Snorting Seroquel makes it more difficult to control the dosage. This can result in unpredictable effects and a higher risk of developing an addiction. Snorting this drug may heighten other risk factors, such as overdose.

When someone snorts this drug, they might use it alone or along with a stimulant in an attempt to balance the effects of both drugs. When snorting a combination drug, people can experience the effects of Seroquel and the effects of stimulants at the same time.

According to the Substance Abuse and Mental Health Services Administration, These May Include:

  • Increased energy and attention
  • Higher blood pressure
  • Increased heart rate
  • Elevated breathing
  • Anxiety or agitation
  • High body temperature
  • Seizures

The nasal cavities contain soft tissues that absorb the Seroquel as someone snorts it. When people snort drugs, they are at risk of nasal and respiratory damage.

Snorting the drug can cause an infection in the lungs, inflame the nasal lining, or cause blockages in the person’s nasal airways and respiratory tract. These effects occur because once Seroquel is crushed into a powder, it becomes a particle material. The nasal passages and respiratory tract are not meant to handle these materials.

Damage Caused By Snorting Drugs May Trigger:

  • Chronic sinus congestion or infections
  • Frequent nosebleeds
  • Congestion that interferes with sleep
  • Sores around and inside the mouth and nose
  • Voice changes
  • Snoring and sleep apnea
  • Pneumonia, lung infections, and related issues

Smoking Seroquel

Some people smoke Seroquel. This is typically done by crushing up the pill and sprinkling the powder onto marijuana or tobacco. This causes someone to not only experience the effects of the Seroquel, but also the effects of the drug they are smoking along with it.

When someone smokes Seroquel, it goes from the lungs to the heart, and then to the brain where it causes its effects. This means that it starts to produce effects faster than when someone snorts it due to needing to travel less to produce the effects, according to the National Institute on Drug Abuse.

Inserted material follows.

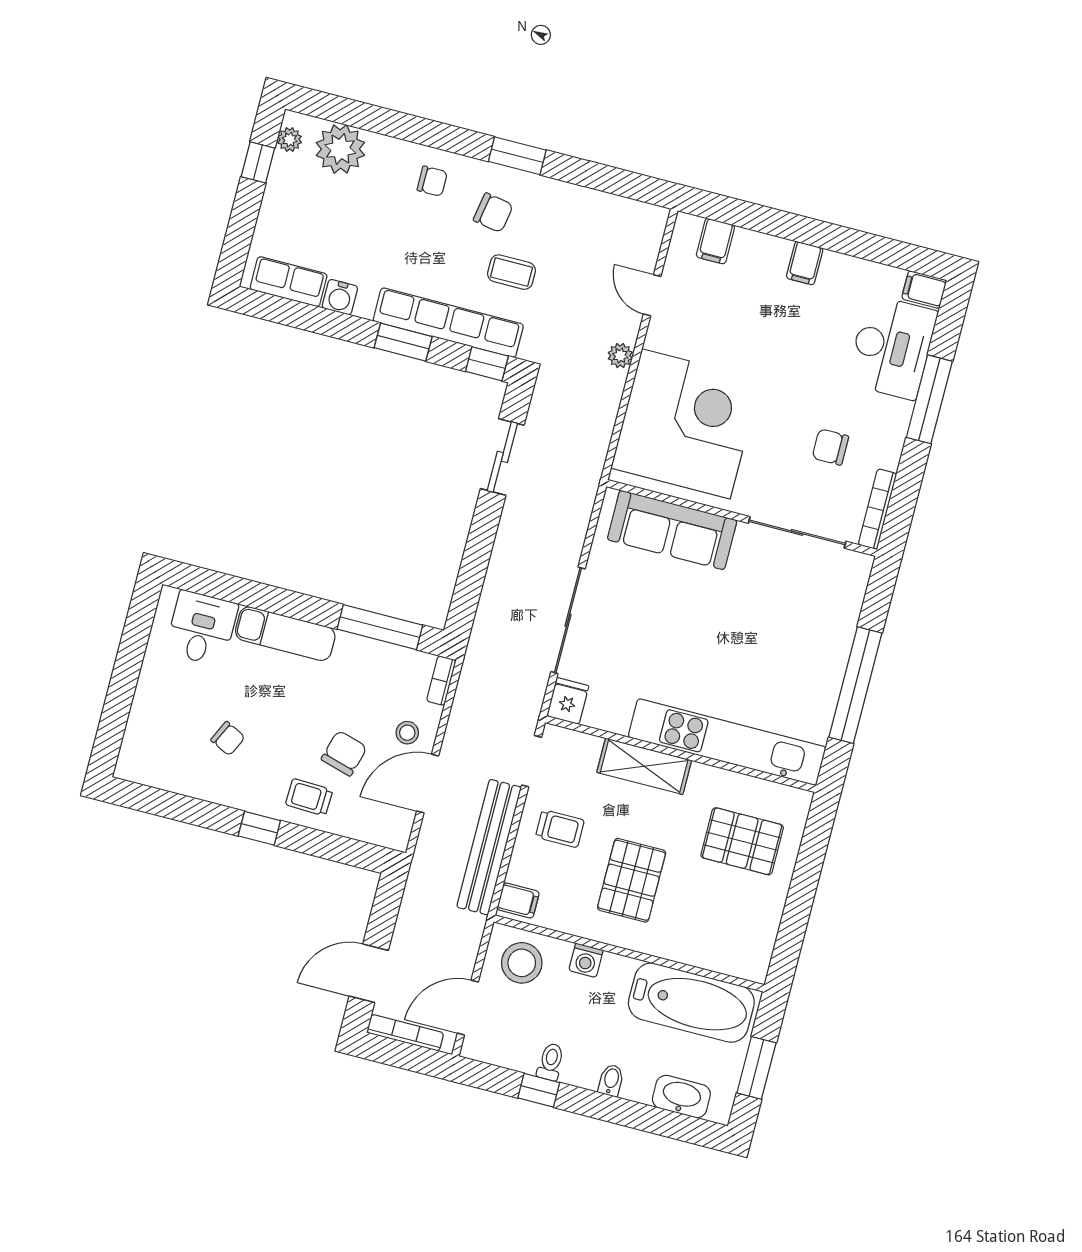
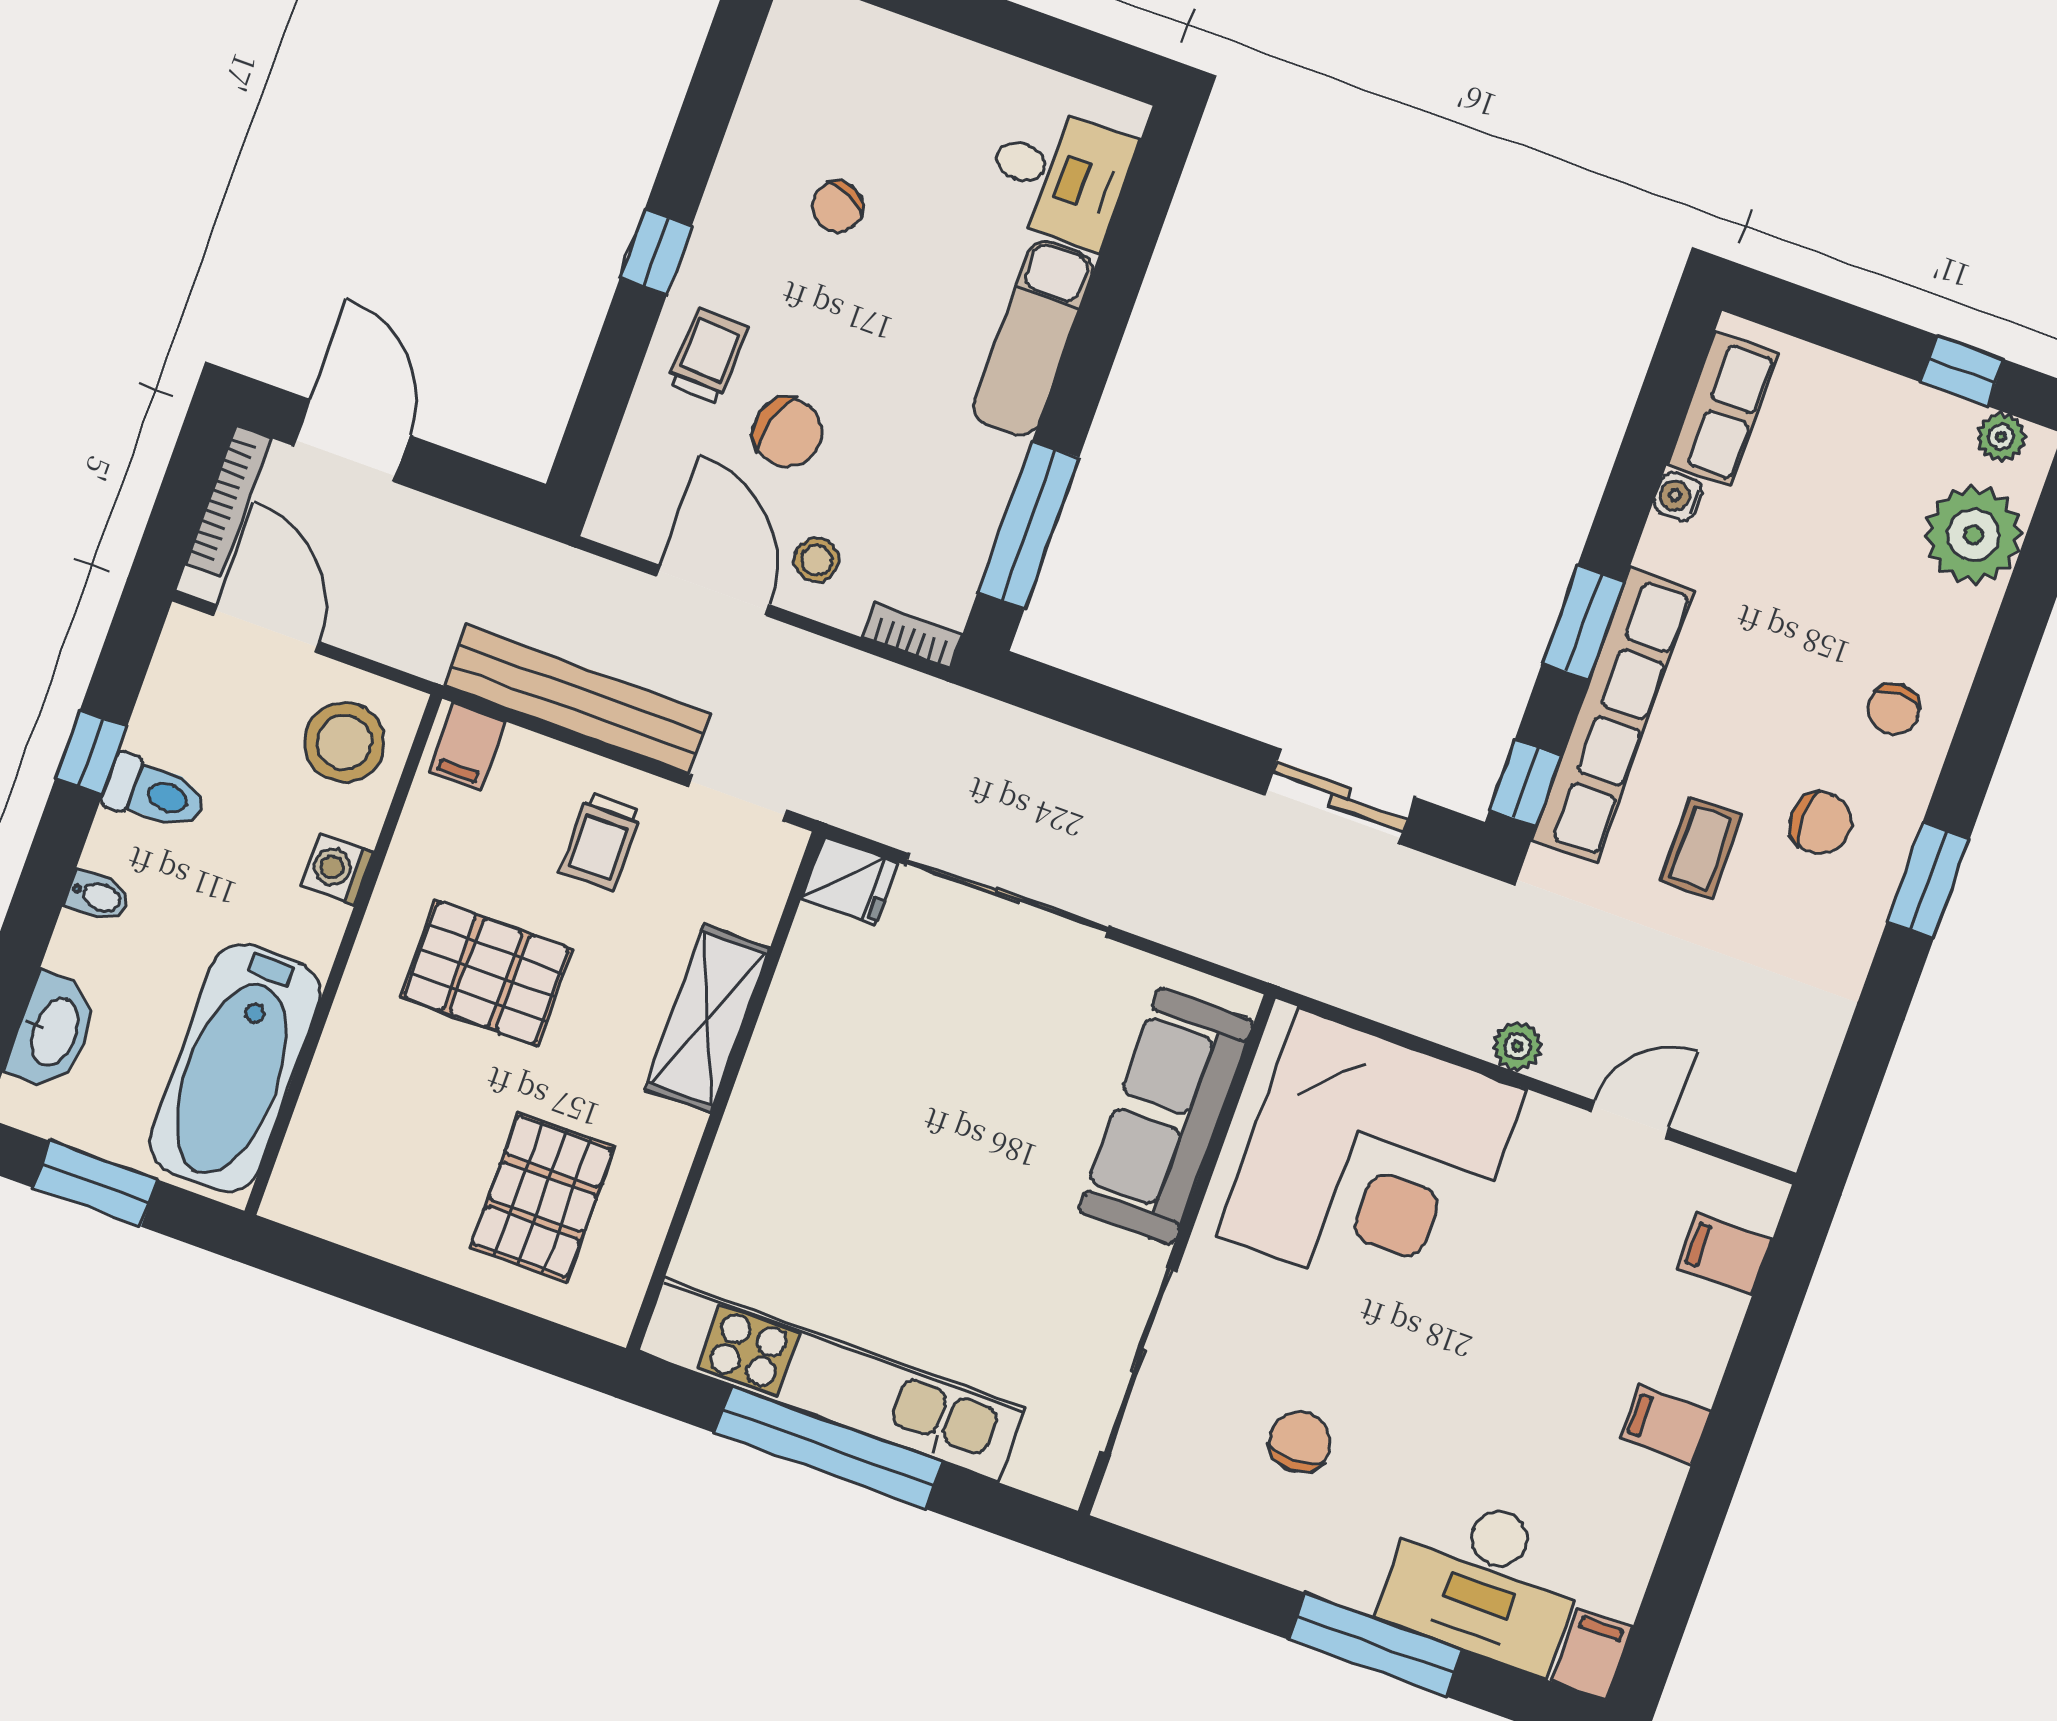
chair: (493, 213) -> (1821, 823), turned -100
water cooler: (340, 297) -> (1678, 496), width x0.72, depth x0.72
bookcase: (877, 509) -> (1169, 1523), removed
kitchen unit: (727, 742) -> (831, 1380), moved, turned -90
toilet: (551, 1062) -> (155, 793), width x1.37, depth x1.39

Marijuana and Seroquel have a moderate drug interaction. If someone adds Seroquel to marijuana when they smoke it, it may increase certain side effects such as:

  • Dizziness
  • Confusion
  • Drowsiness
  • Trouble concentration
  • Impaired judgment or thinking
  • Problems with motor coordination

This combination of drugs can reduce mental alertness. This can be especially dangerous if someone is doing something like driving a car or operating machinery.

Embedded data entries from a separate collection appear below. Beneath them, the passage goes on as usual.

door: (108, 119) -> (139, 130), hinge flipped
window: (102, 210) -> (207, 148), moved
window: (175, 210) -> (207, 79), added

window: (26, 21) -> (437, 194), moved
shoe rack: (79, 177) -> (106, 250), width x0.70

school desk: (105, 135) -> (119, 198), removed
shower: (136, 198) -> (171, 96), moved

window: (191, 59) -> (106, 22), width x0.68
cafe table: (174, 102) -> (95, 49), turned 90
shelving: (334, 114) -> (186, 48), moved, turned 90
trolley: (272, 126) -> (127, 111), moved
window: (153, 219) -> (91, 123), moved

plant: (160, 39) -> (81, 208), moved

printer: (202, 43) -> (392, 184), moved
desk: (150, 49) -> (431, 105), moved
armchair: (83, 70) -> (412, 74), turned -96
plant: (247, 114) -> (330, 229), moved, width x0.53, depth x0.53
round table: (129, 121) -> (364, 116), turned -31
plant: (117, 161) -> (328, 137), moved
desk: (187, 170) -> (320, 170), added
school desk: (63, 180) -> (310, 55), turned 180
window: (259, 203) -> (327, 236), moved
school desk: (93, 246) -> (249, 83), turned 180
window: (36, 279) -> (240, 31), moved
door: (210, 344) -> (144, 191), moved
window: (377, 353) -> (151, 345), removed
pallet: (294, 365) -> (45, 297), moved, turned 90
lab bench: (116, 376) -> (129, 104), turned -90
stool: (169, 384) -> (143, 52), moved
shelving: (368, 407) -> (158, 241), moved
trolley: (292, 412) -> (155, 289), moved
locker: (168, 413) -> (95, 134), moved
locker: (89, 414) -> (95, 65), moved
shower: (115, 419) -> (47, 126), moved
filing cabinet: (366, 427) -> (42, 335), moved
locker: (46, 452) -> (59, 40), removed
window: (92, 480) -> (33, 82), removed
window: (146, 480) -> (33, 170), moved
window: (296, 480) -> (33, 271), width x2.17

Both nicotine and antipsychotic drugs work on receptors in the body. Should they work on the same receptor at the same time, this could essentially send mixed signals. The nicotine can stimulate the body when the Seroquel is trying to calm it.

The usual effects associated with inhaling smoke are also a concern when someone is smoking this drug. As someone inhales smoke, it causes damage to the small air sacs in the lungs and the airways. As smoking continues, it can cause a reduction in a person’s lung function, according to the American Cancer Society. If someone already has a lung condition, such as asthma, smoking can worsen the symptoms.

When someone smokes Seroquel with tobacco or marijuana, they are experiencing the combined effects of the substances. With marijuana, this can further slow the person down since both have a depressing effect on the body. With tobacco, the nicotine has a stimulating effect, so this goes against the effects of the Seroquel.

When someone puts the powder on tobacco or marijuana to smoke it, they can also inhale particles of the crushed Seroquel powder. This can irritate the lungs and put someone at risk of aspiration. The following are considered to be emergency symptoms associated with inhaling powder, according to Health Direct:

  • Non-stop coughing
  • Difficulty breathing
  • Wheezing

People who are snorting or smoking Seroquel are engaging in a clear form of drug abuse and need professional help. Both methods of administration come with potential health dangers. An addiction treatment program can address health issues from continued substance abuse and the underlying issues that led to the problem.